#### WHAT YOU ARE ASKED TO DO:
Return the lines from the one containing "pode implicar na" through the one containing "или знаете, как сделать школу", word for word, with the pictures left out.

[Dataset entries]
▬▬▬▬▬▬

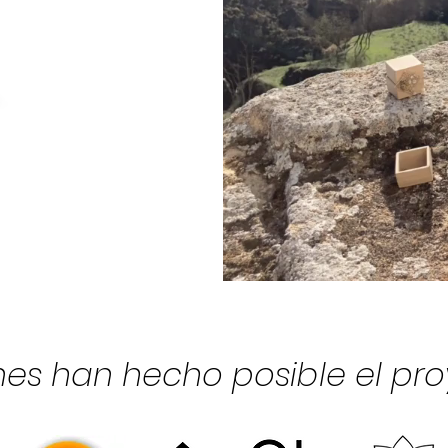
es han hecho posible el pr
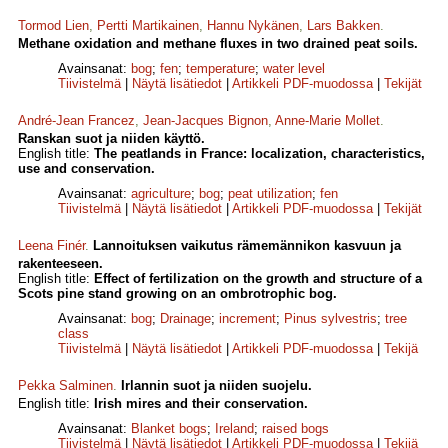
Tormod Lien
,
Pertti Martikainen
,
Hannu Nykänen
,
Lars Bakken
.
Methane oxidation and methane fluxes in two drained peat soils.
Avainsanat:
bog
;
fen
;
temperature
;
water level
Tiivistelmä
|
Näytä lisätiedot
|
Artikkeli PDF-muodossa
|
Tekijät
André-Jean Francez
,
Jean-Jacques Bignon
,
Anne-Marie Mollet
.
Ranskan suot ja niiden käyttö.
English title:
The peatlands in France: localization, characteristics,
use and conservation.
Avainsanat:
agriculture
;
bog
;
peat utilization
;
fen
Tiivistelmä
|
Näytä lisätiedot
|
Artikkeli PDF-muodossa
|
Tekijät
Leena Finér
.
Lannoituksen vaikutus rämemännikon kasvuun ja
rakenteeseen.
English title:
Effect of fertilization on the growth and structure of a
Scots pine stand growing on an ombrotrophic bog.
Avainsanat:
bog
;
Drainage
;
increment
;
Pinus sylvestris
;
tree
class
Tiivistelmä
|
Näytä lisätiedot
|
Artikkeli PDF-muodossa
|
Tekijä
Pekka Salminen
.
Irlannin suot ja niiden suojelu.
English title:
Irish mires and their conservation.
Avainsanat:
Blanket bogs
;
Ireland
;
raised bogs
Tiivistelmä
|
Näytä lisätiedot
|
Artikkeli PDF-muodossa
|
Tekijä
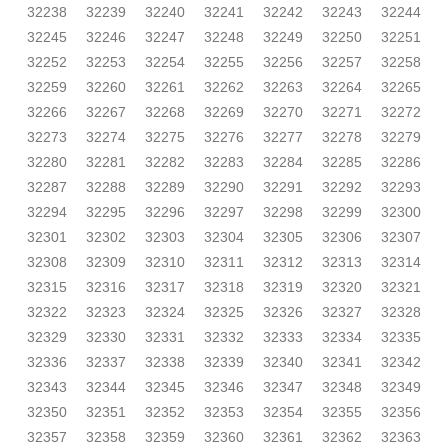
32238
32239
32240
32241
32242
32243
32244
32245
32246
32247
32248
32249
32250
32251
32252
32253
32254
32255
32256
32257
32258
32259
32260
32261
32262
32263
32264
32265
32266
32267
32268
32269
32270
32271
32272
32273
32274
32275
32276
32277
32278
32279
32280
32281
32282
32283
32284
32285
32286
32287
32288
32289
32290
32291
32292
32293
32294
32295
32296
32297
32298
32299
32300
32301
32302
32303
32304
32305
32306
32307
32308
32309
32310
32311
32312
32313
32314
32315
32316
32317
32318
32319
32320
32321
32322
32323
32324
32325
32326
32327
32328
32329
32330
32331
32332
32333
32334
32335
32336
32337
32338
32339
32340
32341
32342
32343
32344
32345
32346
32347
32348
32349
32350
32351
32352
32353
32354
32355
32356
32357
32358
32359
32360
32361
32362
32363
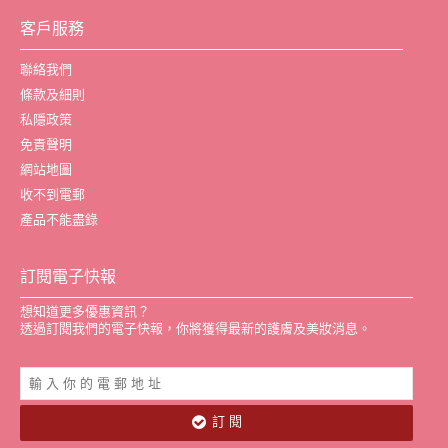
客戶服務
聯絡我們
條款及細則
私隱政策
免責聲明
網站地圖
收不到電郵
產品不能盡錄
訂閱電子快報
想知道更多優惠資訊？
透過訂閱我們的電子快報，你將獲得最新的護膚及美妝消息。
訂 閱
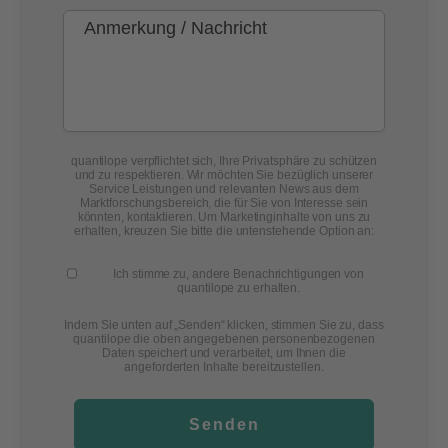
quantilope verpflichtet sich, Ihre Privatsphäre zu schützen
und zu respektieren. Wir möchten Sie bezüglich unserer
Service Leistungen und relevanten News aus dem
Marktforschungsbereich, die für Sie von Interesse sein
könnten, kontaktieren. Um Marketinginhalte von uns zu
erhalten, kreuzen Sie bitte die untenstehende Option an:
Ich stimme zu, andere Benachrichtigungen von
quantilope zu erhalten.
Indem Sie unten auf „Senden“ klicken, stimmen Sie zu, dass
quantilope die oben angegebenen personenbezogenen
Daten speichert und verarbeitet, um Ihnen die
angeforderten Inhalte bereitzustellen.
Senden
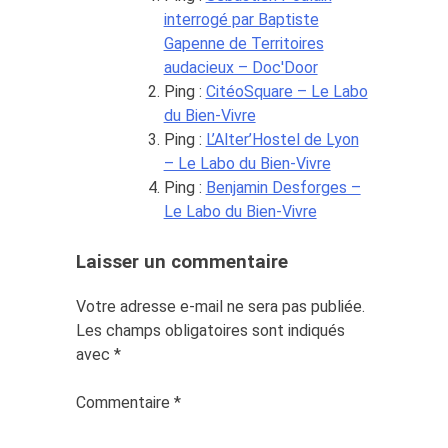
interrogé par Baptiste
Gapenne de Territoires
audacieux – Doc'Door
Ping :
CitéoSquare – Le Labo
du Bien-Vivre
Ping :
L’Alter’Hostel de Lyon
– Le Labo du Bien-Vivre
Ping :
Benjamin Desforges –
Le Labo du Bien-Vivre
Laisser un commentaire
Votre adresse e-mail ne sera pas publiée.
Les champs obligatoires sont indiqués
avec
*
Commentaire
*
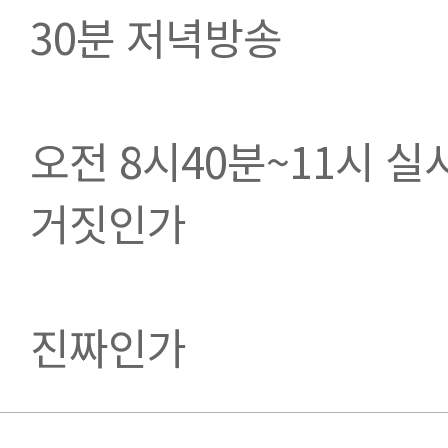
30분 저녁방송
오전 8시40분~11시 
거짓인가
진짜인가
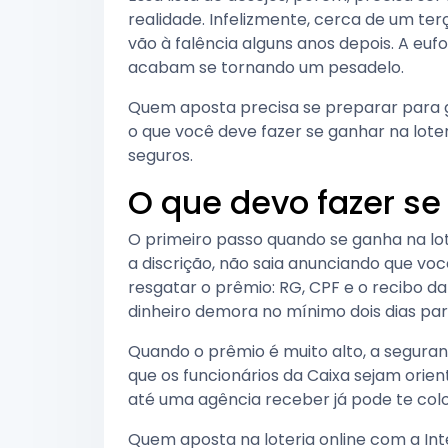
realidade. Infelizmente, cerca de um te
vão à falência alguns anos depois. A eufo
acabam se tornando um pesadelo.
Quem aposta precisa se preparar para 
o que você deve fazer se ganhar na lote
seguros.
O que devo fazer se
O primeiro passo quando se ganha na lot
a discrição, não saia anunciando que v
resgatar o prêmio: RG, CPF e o recibo da
dinheiro demora no mínimo dois dias par
Quando o prêmio é muito alto, a segura
que os funcionários da Caixa sejam orien
até uma agência receber já pode te colo
Quem aposta na loteria online com a Int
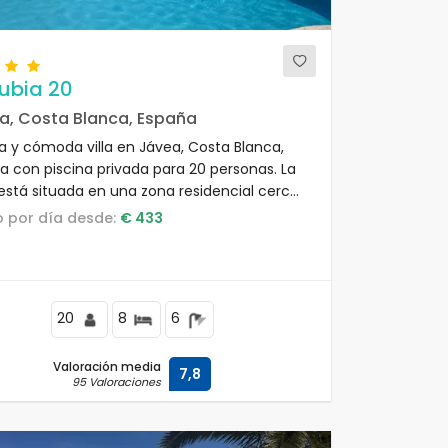
ubia 20
a, Costa Blanca, España
a y cómoda villa en Jávea, Costa Blanca,
a con piscina privada para 20 personas. La
está situada en una zona residencial cerca
 playa, a pocos pasos de restaurantes, bares
io por día desde:
€ 433
ermercados, a 1 km de la playa de El Arenal,
, y a 1 km del Mar Mediterráneo, Jávea.
20
8
6
Valoración media
7,8
95 Valoraciones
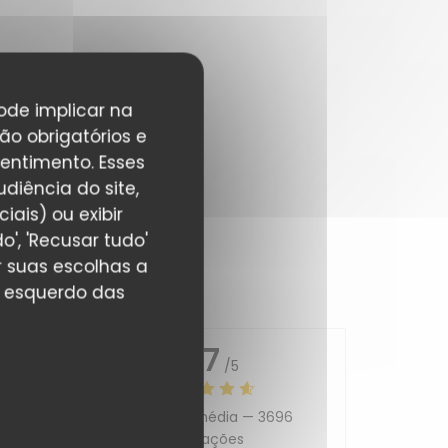
pode implicar na
ão obrigatórios e
entimento. Esses
diência do site,
ais) ou exibir
', 'Recusar tudo'
r suas escolhas a
r esquerdo das
4.7
/5
Avaliação média —
3696
5
/5
avaliações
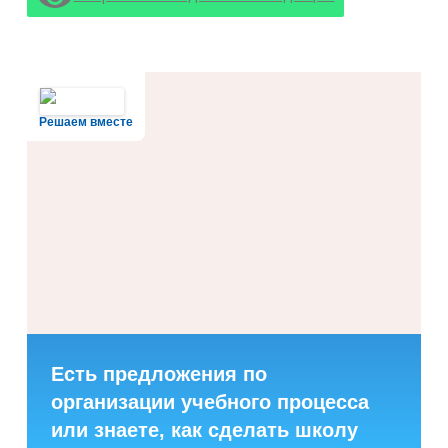
Решаем вместе
Есть предложения по
организации учебного процесса
или знаете, как сделать школу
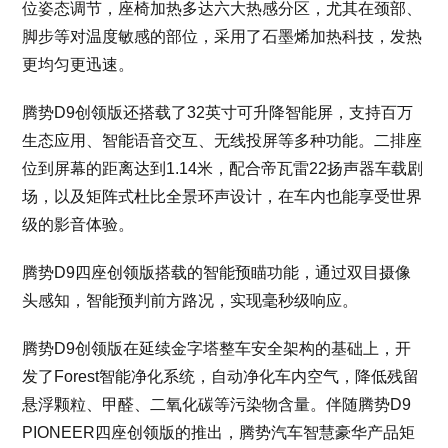
位姿态调节，座椅加热多达六大热感分区，尤其在颈部、
脚步等对温度敏感的部位，采用了石墨烯加热科技，发热
更均匀更迅速。
腾势D9创领版还搭载了32英寸可升降智能屏，支持百万
生态应用、智能语音交互、无线投屏等多种功能。二排座
位到屏幕的距离达到1.14米，配合帝瓦雷22扬声器车载剧
场，以及矩阵式杜比全景环声设计，在车内也能享受世界
级的影音体验。
腾势D9四座创领版搭载的智能预瞄功能，通过双目摄像
头感知，智能预判前方路况，实现毫秒级响应。
腾势D9创领版在延续金字塔整车安全架构的基础上，开
发了Forest智能净化系统，自动净化车内空气，降低残留
悬浮颗粒、甲醛、二氧化碳等污染物含量。伴随腾势D9
PIONEER四座创领版的推出，腾势汽车智慧豪华产品矩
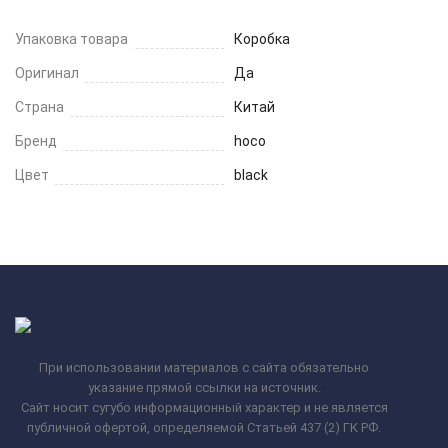
Упаковка товара
Коробка
Оригинал
Да
Страна
Китай
Бренд
hoco
Цвет
black
При использовании материалов с сайта обязательно
указание прямой ссылки на источник.
Сайт носит сугубо информационный характер и не является
публичной офертой, определяемой Статьей 437 (2) ГК РФ.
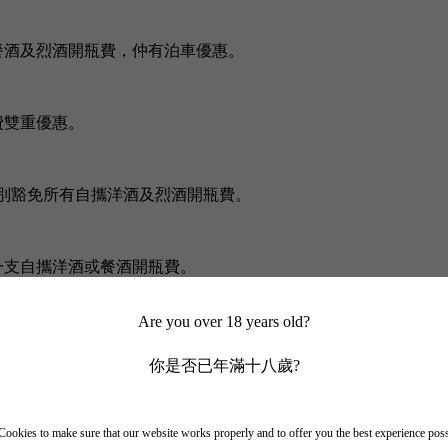
備餐酒及烈酒開瓶費，仲有泊車優惠。
費雙重優惠。
婚宴專案，特別豁免所有自攜洋酒及烈酒開瓶費。
一支自攜洋酒或餐酒開瓶費。
Are you over 18 years old?
你是否已年滿十八歲?
ookies to make sure that our website works properly and to offer you the best experience pos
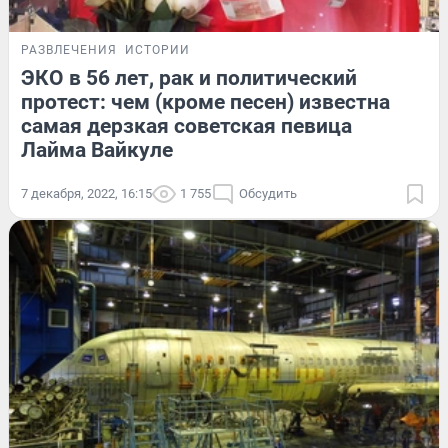
РАЗВЛЕЧЕНИЯ
ИСТОРИИ
ЭКО в 56 лет, рак и политический
протест: чем (кроме песен) известна
самая дерзкая советская певица
Лайма Вайкуле
7 декабря, 2022, 16:15
1 755
Обсудить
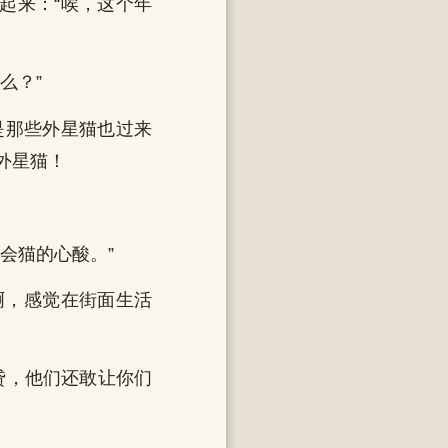
起来：“唉，这个年
么？”
是那些外星猫也过来
外星猫！
会猫的心酸。”
啊，感觉在街面生活
贷，他们还敢让你们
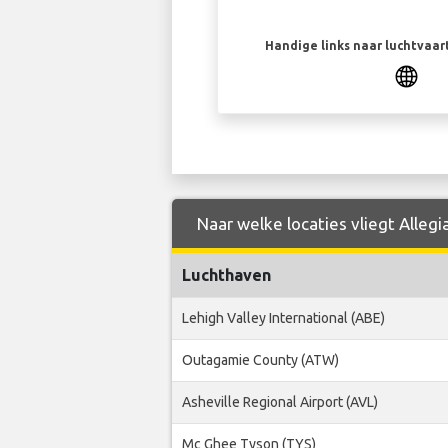
Handige links naar luchtvaa
Naar welke locaties vliegt Allegi
Luchthaven
Lehigh Valley International (ABE)
Outagamie County (ATW)
Asheville Regional Airport (AVL)
Mc Ghee Tyson (TYS)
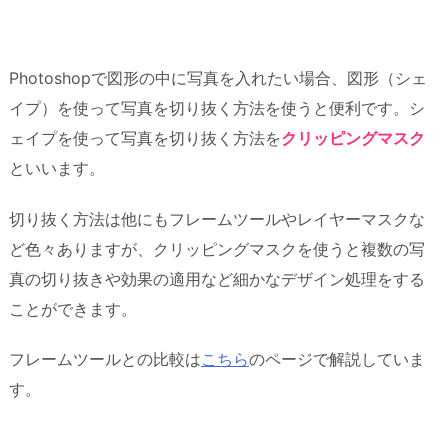
Photoshopで図形の中に写真を入れたい場合、図形（シェ
イプ）を使って写真を切り抜く方法を使うと便利です。シ
ェイプを使って写真を切り抜く方法を
クリッピングマスク
といいます。
切り抜く方法は他にもフレームツールやレイヤーマスクな
ど色々ありますが、クリッピングマスクを使うと複数の写
真の切り抜きや効果の適用など細かなデザイン処理をする
ことができます。
フレームツールとの比較は
こちら
のページで解説していま
す。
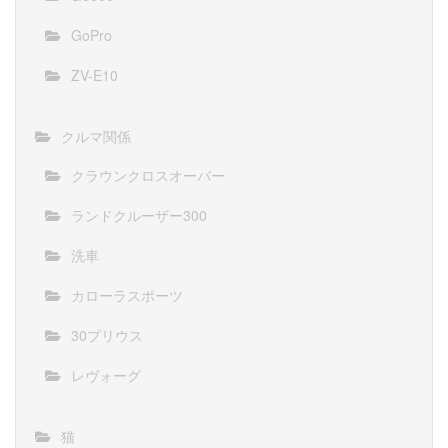
GoPro
ZV-E10
クルマ関係
クラウンクロスオーバー
ランドクルーザー300
洗車
カローラスポーツ
30プリウス
レヴォーグ
猫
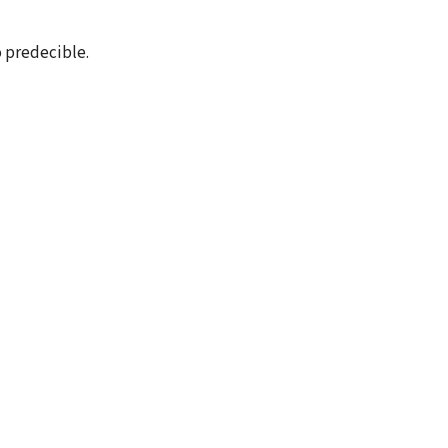
o predecible.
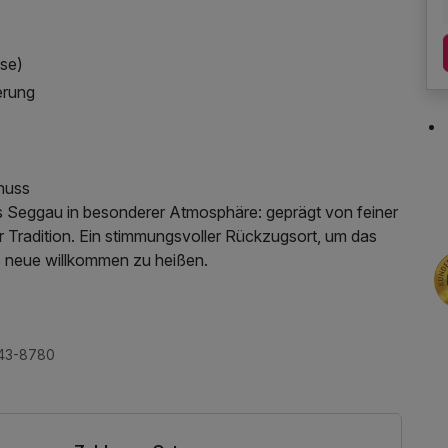
ise)
erung
nuss
s Seggau in besonderer Atmosphäre: geprägt von feiner
her Tradition. Ein stimmungsvoller Rückzugsort, um das
s neue willkommen zu heißen.
 Tageszeitung
943-8780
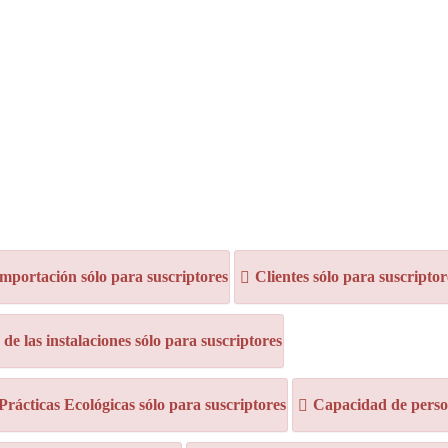
mportación sólo para suscriptores
Clientes sólo para suscriptor
e las instalaciones sólo para suscriptores
 Prácticas Ecológicas sólo para suscriptores
Capacidad de person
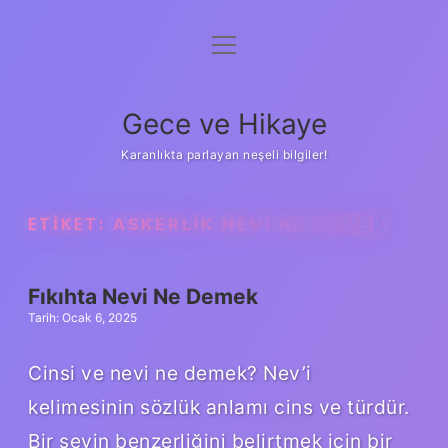
menüyü
Anasayfa
aç
Gizlilik Politikası
Gece ve Hikaye
Yasal Uyarı
Karanlıkta parlayan neşeli bilgiler!
Hakkımızda
ETIKET:
ASKERLIK NEVI NE DEMEK
Fıkıhta Nevi Ne Demek
Tarih: Ocak 6, 2025
Cinsi ve nevi ne demek? Nev’i
kelimesinin sözlük anlamı cins ve türdür.
Bir şeyin benzerliğini belirtmek için bir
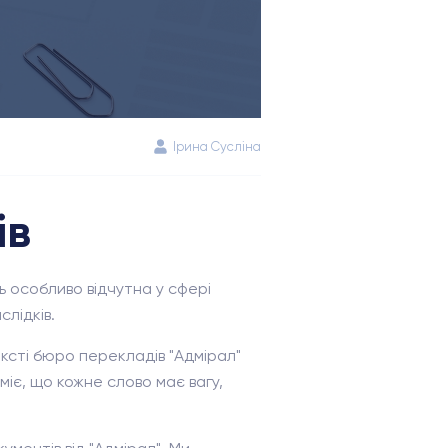
Ірина Сусліна
ів
ть особливо відчутна у сфері
лідків.
ксті бюро перекладів "Адмірал"
міє, що кожне слово має вагу,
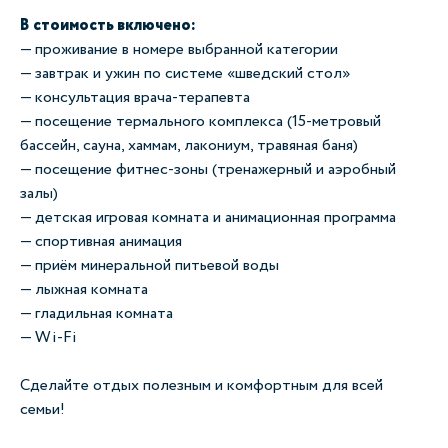
В стоимость включено:
— проживание в номере выбранной категории
— завтрак и ужин по системе «шведский стол»
— консультация врача-терапевта
— посещение термального комплекса (15-метровый
бассейн, сауна, хаммам, лакониум, травяная баня)
— посещение фитнес-зоны (тренажерный и аэробный
залы)
— детская игровая комната и анимационная программа
— спортивная анимация
— приём минеральной питьевой воды
— лыжная комната
— гладильная комната
— Wi-Fi
Сделайте отдых полезным и комфортным для всей
семьи!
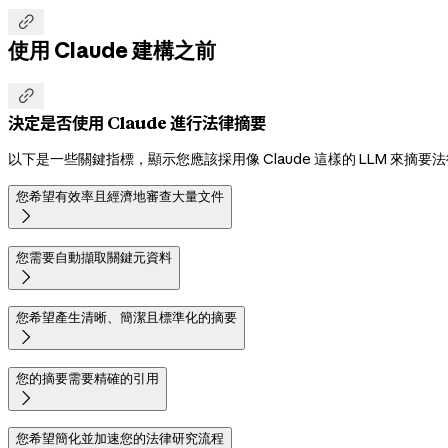

使用 Claude 建構之前

決定是否使用 Claude 進行法律摘要
以下是一些關鍵指標，顯示您應該採用像 Claude 這樣的 LLM 來摘要
您希望有效率且經濟地審查大量文件

您需要自動擷取關鍵元資料

您希望產生清晰、簡潔且標準化的摘要

您的摘要需要精確的引用

您希望簡化並加速您的法律研究流程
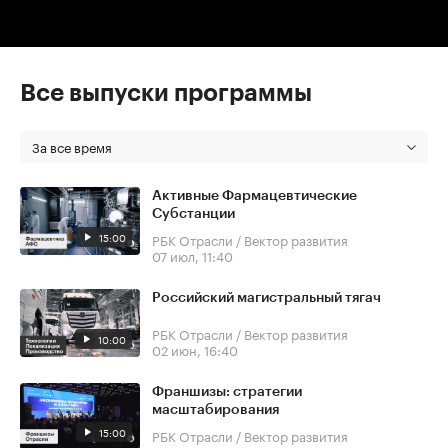
Все выпуски программы
За все время
Активные Фармацевтические
Субстанции
15:00
РБК Отрасли / Вектор развития
07 июл, 11:40
Российский магистральный тягач
РБК Отрасли / Вектор развития
10:00
02 июн, 16:40
Франшизы: стратегии
масштабирования
15:00
РБК Отрасли / Вектор развития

▬▬▬▬▬▬

#### RESULT:
pode implicar na
ão obrigatórios e
entimento. Esses
diência do site,
ais) ou exibir
', 'Recusar tudo'
r suas escolhas a
r esquerdo das
4.7
/5
Avaliação média —
3696
5
/5
avaliações
Решаем вместе
Есть предложения по
организации учебного процесса
или знаете, как сделать школу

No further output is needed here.